Вялов вдруг рассмеялся весело и заразительно.
— Ты только подумай, Федя, — оказал он, обращаясь к моему соседу, маленькому рыжеволосому солдату, — их было четверо, красноармейцев, и все четверо — бородатые. Бо-ро-да-тые, — повторил он и рассмеялся пуще прежнего.
— А вы долго отлеживались? — спросил я.
— Не знаю, долго ли. Часа три. Они костер разводили. Когда красноармейцы ушли, я еле вылез из воды. К вечеру вода уже начала покрываться ледком. Я сперва думал, что ноги отнялись начисто. Потом отошел, сперва колотье началось, потом мурашки, а под конец такая боль поднялась, что я кричать начал… А вы в карты играете? — спросил он, перебивая самого себя.
Ловким движением он извлек из кармана колоду доисторических карт и, быстро оглянув столпившихся вокруг солдат прекрасными голубыми глазами, начал сдавать.
Кто в картишки не играет,
Тот и счастия не знает,—
сказал Вялов, сдавая мне туза и восьмерку — мы играли в очко. Я поставил пол норвежской кроны и немедленно проиграл: Вялов открыл две десятки.

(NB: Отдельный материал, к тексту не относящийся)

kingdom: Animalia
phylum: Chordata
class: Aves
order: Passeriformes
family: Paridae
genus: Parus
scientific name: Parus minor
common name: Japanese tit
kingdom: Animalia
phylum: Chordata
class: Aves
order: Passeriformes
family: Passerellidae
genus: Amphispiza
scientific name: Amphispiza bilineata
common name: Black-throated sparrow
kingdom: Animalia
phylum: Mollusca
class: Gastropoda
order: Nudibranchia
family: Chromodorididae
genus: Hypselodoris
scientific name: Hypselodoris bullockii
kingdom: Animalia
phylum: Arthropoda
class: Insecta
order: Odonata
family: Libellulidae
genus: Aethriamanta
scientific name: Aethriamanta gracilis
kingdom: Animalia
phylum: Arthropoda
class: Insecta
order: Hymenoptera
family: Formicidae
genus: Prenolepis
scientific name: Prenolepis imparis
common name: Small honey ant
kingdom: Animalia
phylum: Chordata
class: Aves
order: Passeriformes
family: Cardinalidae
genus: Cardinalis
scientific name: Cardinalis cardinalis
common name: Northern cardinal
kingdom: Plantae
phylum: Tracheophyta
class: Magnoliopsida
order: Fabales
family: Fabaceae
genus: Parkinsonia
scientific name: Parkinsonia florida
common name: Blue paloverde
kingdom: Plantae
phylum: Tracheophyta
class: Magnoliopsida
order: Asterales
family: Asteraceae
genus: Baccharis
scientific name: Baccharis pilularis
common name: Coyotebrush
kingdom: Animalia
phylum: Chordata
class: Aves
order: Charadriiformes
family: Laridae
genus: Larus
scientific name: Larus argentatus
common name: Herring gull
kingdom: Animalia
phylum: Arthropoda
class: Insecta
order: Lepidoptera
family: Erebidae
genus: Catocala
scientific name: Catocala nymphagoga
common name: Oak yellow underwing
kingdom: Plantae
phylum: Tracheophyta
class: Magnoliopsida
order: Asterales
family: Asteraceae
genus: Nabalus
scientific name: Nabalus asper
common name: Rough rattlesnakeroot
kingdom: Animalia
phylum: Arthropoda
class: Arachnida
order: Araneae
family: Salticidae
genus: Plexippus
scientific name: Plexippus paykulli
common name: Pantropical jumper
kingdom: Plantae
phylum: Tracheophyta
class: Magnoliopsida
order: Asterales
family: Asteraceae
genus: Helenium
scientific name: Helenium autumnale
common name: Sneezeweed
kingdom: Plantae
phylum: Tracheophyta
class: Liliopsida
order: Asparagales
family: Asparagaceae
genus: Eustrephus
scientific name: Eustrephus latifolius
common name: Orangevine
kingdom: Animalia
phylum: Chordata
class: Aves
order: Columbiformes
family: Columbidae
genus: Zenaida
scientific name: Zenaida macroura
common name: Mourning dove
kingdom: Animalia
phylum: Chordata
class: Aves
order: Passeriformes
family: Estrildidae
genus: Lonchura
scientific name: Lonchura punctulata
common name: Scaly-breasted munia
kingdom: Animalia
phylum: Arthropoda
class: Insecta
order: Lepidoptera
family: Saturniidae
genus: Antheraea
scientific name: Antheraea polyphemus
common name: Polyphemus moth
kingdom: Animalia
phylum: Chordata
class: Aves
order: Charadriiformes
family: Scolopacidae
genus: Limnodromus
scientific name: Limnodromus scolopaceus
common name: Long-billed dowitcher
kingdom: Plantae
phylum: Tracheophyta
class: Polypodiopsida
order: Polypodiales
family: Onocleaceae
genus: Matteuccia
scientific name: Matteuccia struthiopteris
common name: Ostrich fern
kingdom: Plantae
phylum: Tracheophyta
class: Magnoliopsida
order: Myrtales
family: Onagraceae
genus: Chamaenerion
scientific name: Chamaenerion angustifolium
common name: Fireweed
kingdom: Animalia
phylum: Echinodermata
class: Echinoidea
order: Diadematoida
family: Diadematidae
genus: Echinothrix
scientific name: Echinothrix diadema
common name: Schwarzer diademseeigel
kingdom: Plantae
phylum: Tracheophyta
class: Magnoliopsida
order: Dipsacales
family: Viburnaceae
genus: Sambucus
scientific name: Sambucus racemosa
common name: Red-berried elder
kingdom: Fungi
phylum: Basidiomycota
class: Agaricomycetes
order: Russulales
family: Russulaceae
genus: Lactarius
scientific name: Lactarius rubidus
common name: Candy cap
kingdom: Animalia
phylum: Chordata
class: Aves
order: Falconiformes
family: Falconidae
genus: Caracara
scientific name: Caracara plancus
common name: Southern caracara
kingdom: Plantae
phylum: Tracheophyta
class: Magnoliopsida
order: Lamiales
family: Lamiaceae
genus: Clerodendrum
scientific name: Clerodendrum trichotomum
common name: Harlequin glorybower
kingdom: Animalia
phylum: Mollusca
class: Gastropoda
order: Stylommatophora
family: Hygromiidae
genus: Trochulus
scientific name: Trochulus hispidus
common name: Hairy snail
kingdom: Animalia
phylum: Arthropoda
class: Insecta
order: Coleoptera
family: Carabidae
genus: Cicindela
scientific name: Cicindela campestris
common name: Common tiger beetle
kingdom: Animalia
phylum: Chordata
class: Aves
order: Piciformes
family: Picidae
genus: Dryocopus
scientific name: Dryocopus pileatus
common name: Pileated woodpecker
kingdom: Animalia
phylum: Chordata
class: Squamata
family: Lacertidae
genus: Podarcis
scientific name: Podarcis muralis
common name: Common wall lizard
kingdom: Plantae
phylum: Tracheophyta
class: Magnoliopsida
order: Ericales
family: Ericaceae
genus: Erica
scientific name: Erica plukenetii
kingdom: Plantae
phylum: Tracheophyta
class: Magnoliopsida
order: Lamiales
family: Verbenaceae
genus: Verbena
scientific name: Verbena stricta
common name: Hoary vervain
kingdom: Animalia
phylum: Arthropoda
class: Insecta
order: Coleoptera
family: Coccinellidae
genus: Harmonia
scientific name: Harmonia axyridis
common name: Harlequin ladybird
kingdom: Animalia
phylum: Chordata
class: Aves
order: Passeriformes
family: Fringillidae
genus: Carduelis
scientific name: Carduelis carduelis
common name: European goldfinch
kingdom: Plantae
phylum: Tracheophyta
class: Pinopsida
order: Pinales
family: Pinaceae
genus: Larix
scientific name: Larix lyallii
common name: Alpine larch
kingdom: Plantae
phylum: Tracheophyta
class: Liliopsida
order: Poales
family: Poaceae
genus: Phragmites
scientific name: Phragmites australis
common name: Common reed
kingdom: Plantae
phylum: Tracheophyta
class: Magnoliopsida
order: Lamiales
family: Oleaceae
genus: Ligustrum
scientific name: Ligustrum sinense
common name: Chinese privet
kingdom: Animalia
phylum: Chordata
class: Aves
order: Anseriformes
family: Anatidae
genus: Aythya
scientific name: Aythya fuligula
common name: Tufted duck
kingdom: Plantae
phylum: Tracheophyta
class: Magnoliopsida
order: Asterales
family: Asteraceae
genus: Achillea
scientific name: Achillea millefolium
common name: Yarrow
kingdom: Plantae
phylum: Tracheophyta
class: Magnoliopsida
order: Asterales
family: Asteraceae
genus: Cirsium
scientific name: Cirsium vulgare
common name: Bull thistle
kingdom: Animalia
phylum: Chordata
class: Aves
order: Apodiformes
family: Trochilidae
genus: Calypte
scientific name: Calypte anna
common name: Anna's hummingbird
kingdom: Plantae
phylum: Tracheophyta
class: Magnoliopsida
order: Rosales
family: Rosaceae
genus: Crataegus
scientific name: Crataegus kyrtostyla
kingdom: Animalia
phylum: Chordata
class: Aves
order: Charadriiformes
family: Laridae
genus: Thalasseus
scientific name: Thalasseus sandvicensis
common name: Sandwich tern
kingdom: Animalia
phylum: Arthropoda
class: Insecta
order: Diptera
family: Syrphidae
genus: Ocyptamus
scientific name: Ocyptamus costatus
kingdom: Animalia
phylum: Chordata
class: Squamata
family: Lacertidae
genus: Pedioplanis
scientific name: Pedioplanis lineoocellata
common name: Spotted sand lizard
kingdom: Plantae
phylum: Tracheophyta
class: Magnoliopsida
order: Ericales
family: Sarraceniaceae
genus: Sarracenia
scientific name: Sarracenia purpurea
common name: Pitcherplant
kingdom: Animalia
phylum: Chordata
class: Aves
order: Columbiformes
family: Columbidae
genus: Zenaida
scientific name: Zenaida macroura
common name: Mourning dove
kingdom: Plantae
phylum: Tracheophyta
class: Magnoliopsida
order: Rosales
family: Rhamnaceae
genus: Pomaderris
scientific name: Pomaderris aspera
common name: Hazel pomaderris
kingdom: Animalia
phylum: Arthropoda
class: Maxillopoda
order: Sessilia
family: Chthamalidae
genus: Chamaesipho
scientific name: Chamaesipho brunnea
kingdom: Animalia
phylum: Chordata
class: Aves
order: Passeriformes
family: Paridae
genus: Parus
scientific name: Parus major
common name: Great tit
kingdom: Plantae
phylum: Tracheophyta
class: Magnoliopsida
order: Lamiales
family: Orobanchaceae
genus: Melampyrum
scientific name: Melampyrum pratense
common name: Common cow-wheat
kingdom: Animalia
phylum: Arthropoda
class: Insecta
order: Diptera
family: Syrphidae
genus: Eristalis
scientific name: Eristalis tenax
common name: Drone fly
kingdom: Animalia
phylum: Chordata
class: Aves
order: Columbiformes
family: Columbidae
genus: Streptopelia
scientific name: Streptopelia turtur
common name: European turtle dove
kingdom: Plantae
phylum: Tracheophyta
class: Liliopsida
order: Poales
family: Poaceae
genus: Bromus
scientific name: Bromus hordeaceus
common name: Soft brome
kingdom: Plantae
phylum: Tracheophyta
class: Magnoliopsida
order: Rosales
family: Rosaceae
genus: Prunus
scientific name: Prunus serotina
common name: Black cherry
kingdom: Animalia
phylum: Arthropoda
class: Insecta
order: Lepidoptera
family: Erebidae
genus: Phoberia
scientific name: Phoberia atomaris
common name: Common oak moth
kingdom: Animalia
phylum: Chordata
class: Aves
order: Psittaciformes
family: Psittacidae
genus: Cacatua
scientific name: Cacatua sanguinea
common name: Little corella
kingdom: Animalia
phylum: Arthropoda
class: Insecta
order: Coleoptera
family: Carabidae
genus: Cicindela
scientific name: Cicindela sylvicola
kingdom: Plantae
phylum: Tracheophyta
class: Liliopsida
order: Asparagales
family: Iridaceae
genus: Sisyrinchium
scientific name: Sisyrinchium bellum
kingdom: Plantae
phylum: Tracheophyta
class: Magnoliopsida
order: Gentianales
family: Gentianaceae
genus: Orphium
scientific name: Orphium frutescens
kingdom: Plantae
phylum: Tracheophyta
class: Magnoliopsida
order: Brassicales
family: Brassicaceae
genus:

Со следующей сдачей получилось то же самое: я набрал двадцать очков, а Вялов, прикупив к тузу и шестерке короля, забрал у меня следующие полкроны. Вдруг Вялов страшно побледнел и, закрыв дрожащими руками рот, бросился вон из каюты — его одолела морская качка. Ко мне подошел тот самый солдат, которого Вялов называл Федей.